Concrete mixtures with high cement contents and low water-cement ratios (less than 0.40) may require special curing needs. As cement hydrates (chemically combining with water) the internal relative humidity decreases causing the paste to self-desiccate (dry out) if no external water is provided. The paste can self-desiccate to a level where hydration stops. This may influence desired concrete properties, especially if the internal relative humidity drops below 80% within the first seven days. In view of this, membrane-forming curing compounds may not retain enough water in the concrete. Therefore, fogging and wet curing become necessary to maximize hydration (Copeland and Bragg 1955). Fogging during and after placing and finishing also helps minimize plastic cracking in concretes with very low water-cement ratios (especially around 0.30 or less).

When moist curing is interrupted, the development of strength continues for a short period and then stops after the concrete’s internal relative humidity drops to about 80%. However, if moist curing is resumed, strength development will be reactivated, but the original potential strength may not be achieved.

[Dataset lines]
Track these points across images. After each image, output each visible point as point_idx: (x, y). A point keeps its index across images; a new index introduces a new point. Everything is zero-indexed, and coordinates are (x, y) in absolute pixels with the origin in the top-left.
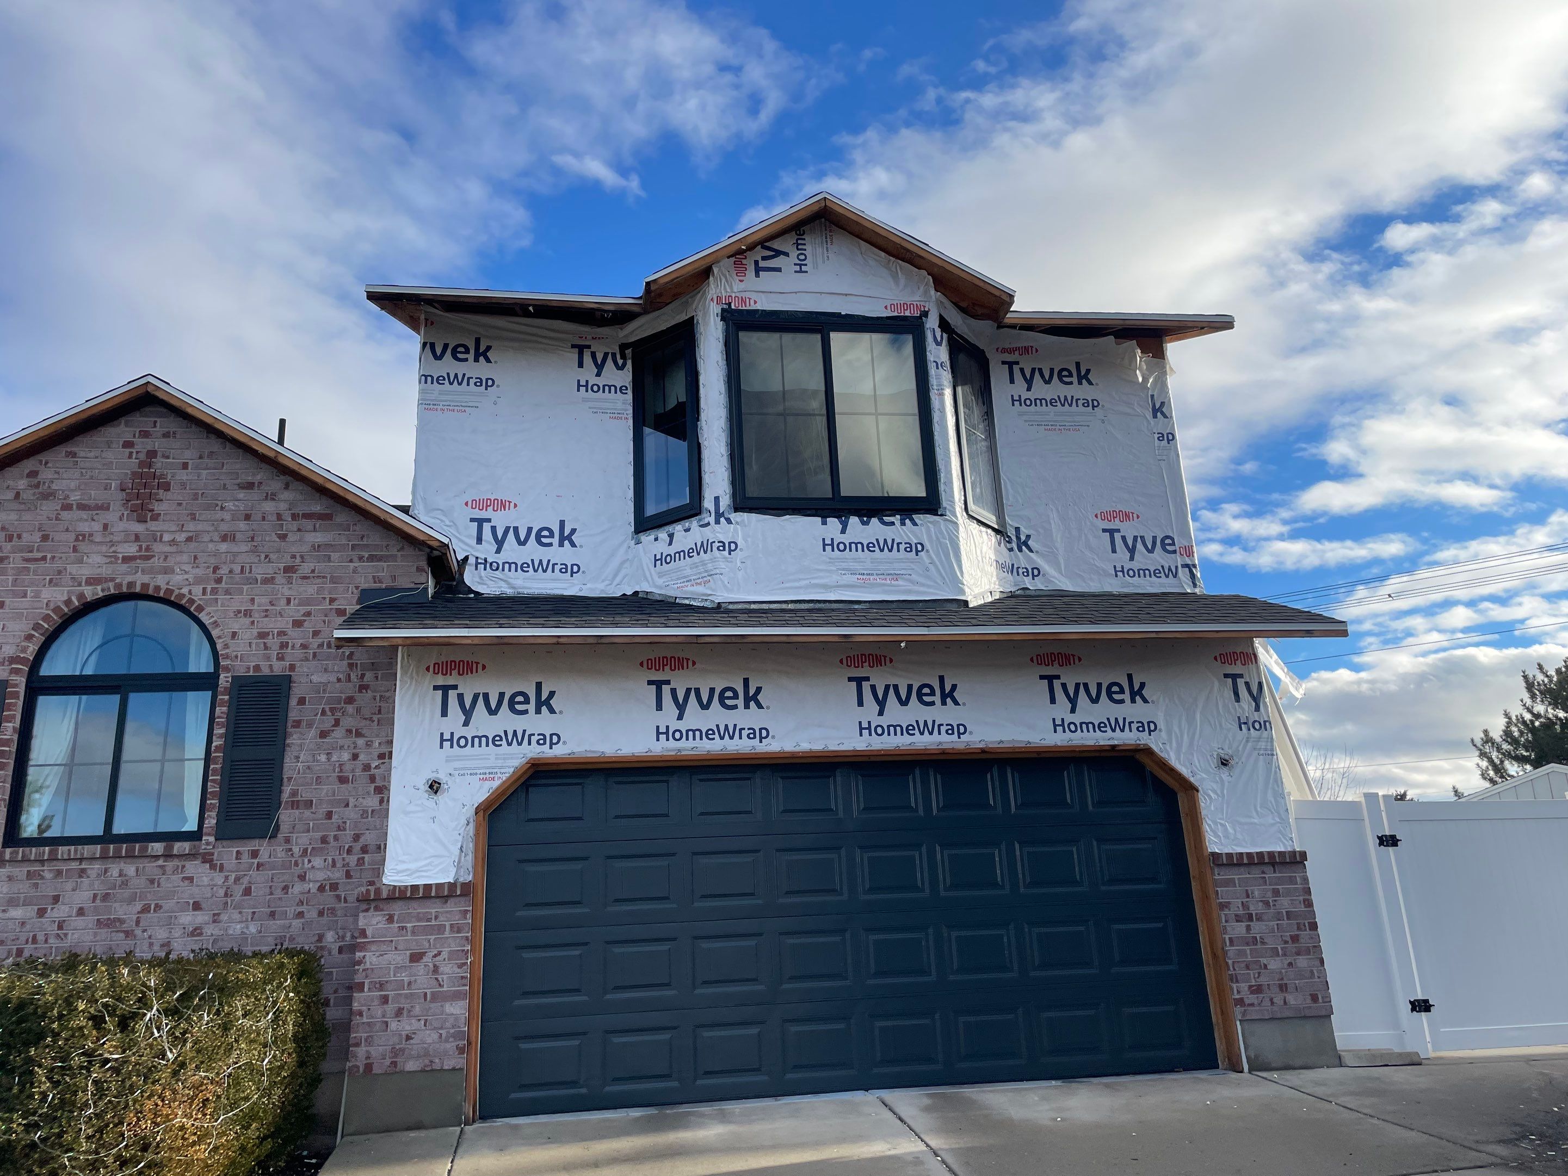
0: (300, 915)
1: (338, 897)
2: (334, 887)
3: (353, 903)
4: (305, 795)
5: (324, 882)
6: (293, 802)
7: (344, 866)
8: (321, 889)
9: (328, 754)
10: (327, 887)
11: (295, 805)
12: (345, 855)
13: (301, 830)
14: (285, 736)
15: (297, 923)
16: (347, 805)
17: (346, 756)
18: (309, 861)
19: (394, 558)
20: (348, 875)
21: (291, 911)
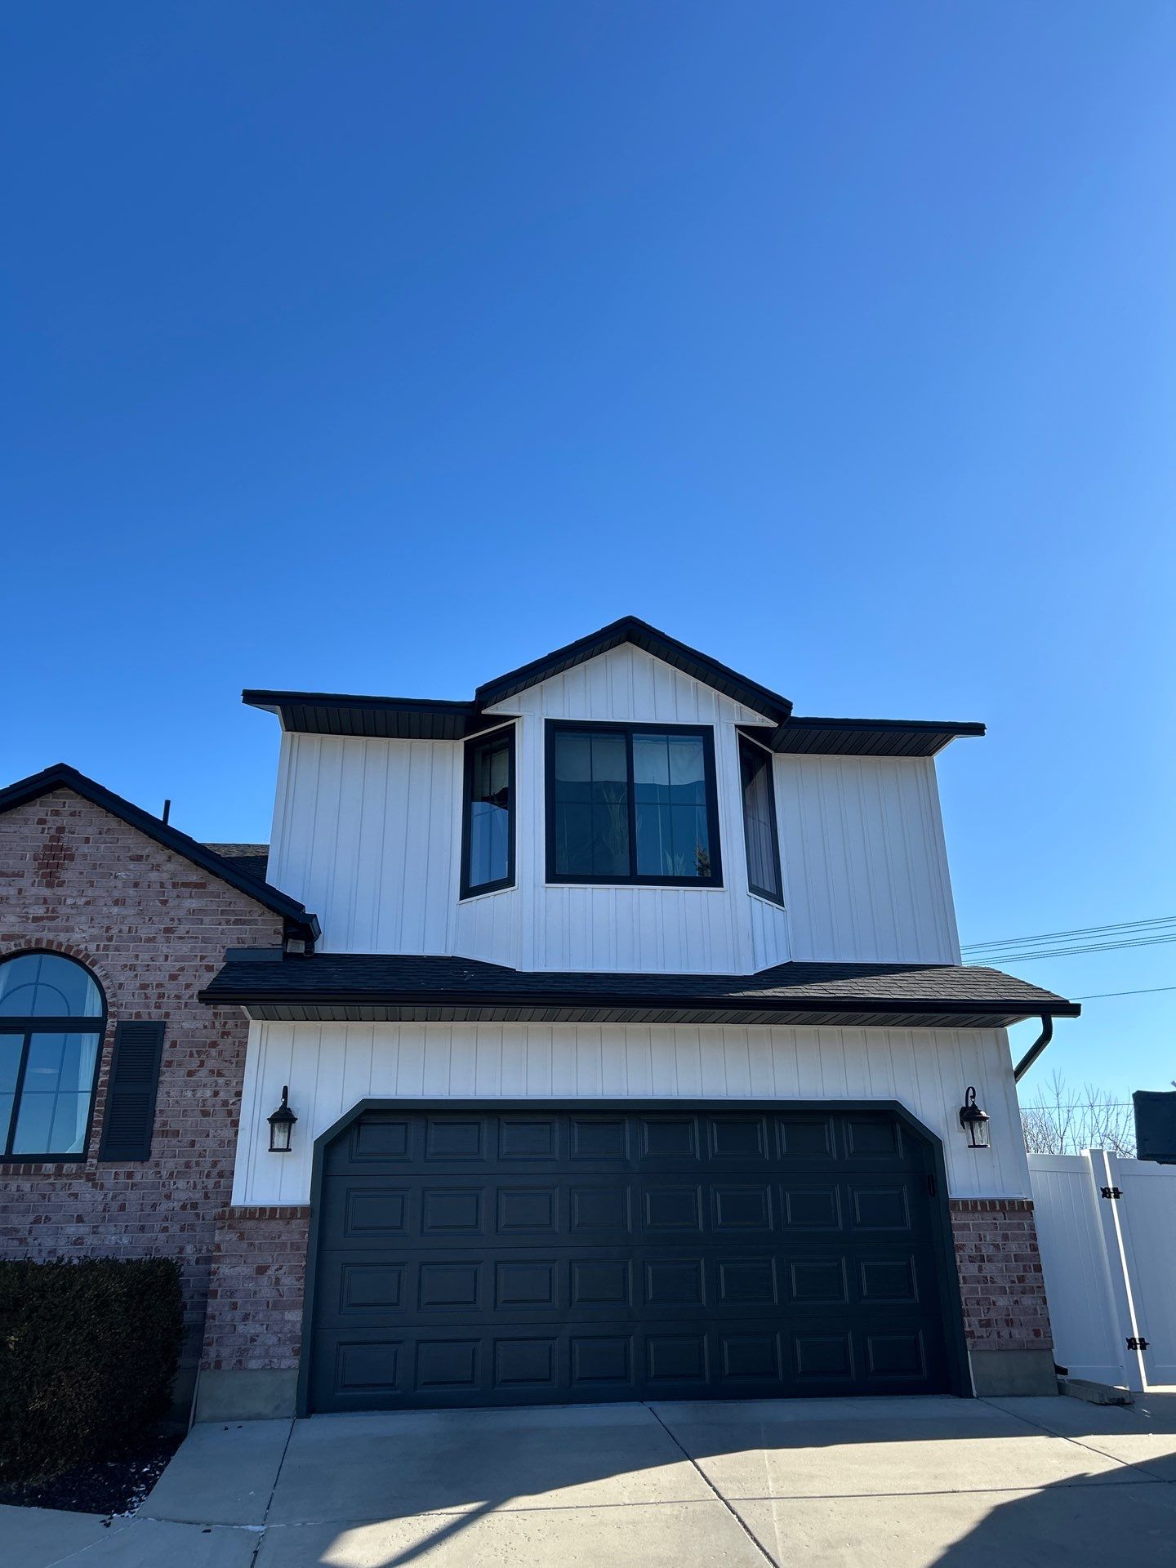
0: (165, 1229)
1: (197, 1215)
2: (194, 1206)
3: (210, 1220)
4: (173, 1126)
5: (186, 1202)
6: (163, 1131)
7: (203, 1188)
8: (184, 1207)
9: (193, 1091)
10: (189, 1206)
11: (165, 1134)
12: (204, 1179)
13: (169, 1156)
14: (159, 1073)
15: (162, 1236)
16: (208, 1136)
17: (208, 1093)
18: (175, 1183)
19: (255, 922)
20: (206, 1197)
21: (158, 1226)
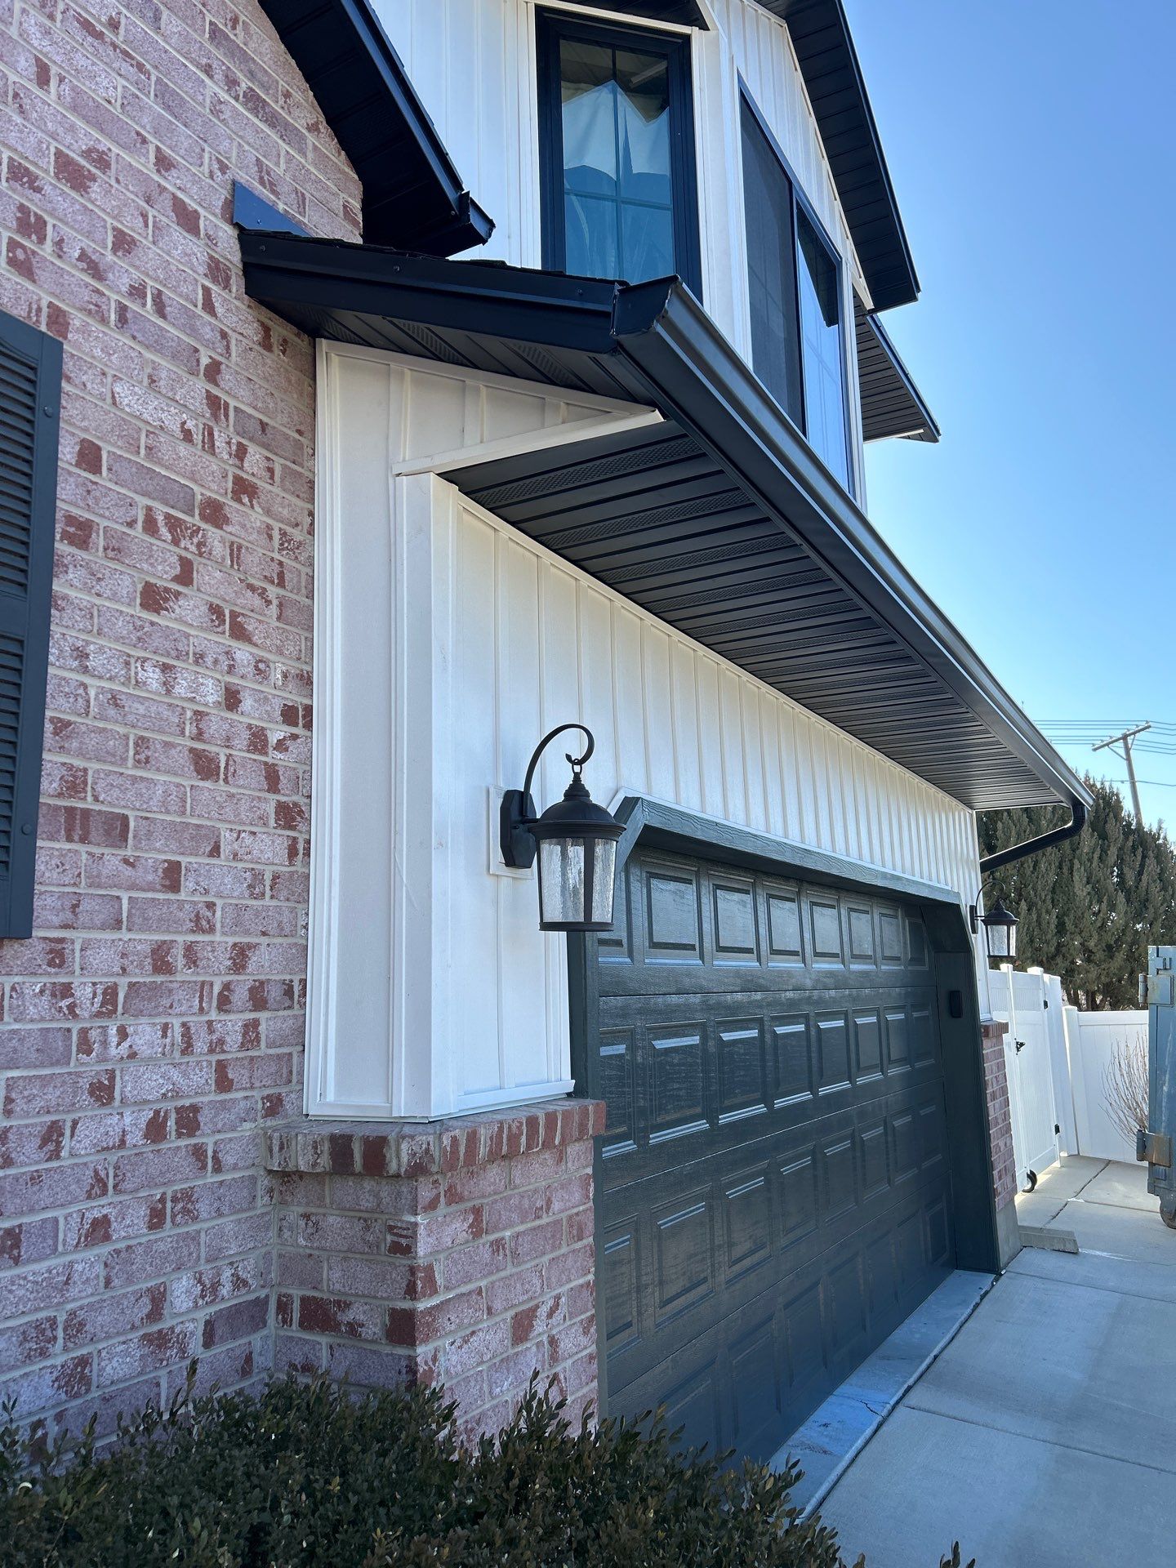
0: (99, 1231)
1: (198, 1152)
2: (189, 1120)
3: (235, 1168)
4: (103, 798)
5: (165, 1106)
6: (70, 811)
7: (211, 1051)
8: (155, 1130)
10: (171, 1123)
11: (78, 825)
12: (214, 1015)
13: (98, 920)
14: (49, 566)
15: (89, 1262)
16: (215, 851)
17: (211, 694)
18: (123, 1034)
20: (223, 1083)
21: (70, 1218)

**REQUIREMENT A**.
Reproduce the passage on concrete curing from "When moist curing" up to and including "not be achieved.".
**REQUIREMENT B**.
Name every curing method mentioned in the passage on concrete curing.
**REQUIREMENT C**.
In the passage on concrete curing, what water-cement ratio marks the mixtures that may require special curing?

**RESPONSE BOX A**.
When moist curing is interrupted, the development of strength continues for a short period and then stops after the concrete’s internal relative humidity drops to about 80%. However, if moist curing is resumed, strength development will be reactivated, but the original potential strength may not be achieved.

**RESPONSE BOX B**.
Membrane-forming curing compounds, fogging, wet curing, moist curing

**RESPONSE BOX C**.
Less than 0.40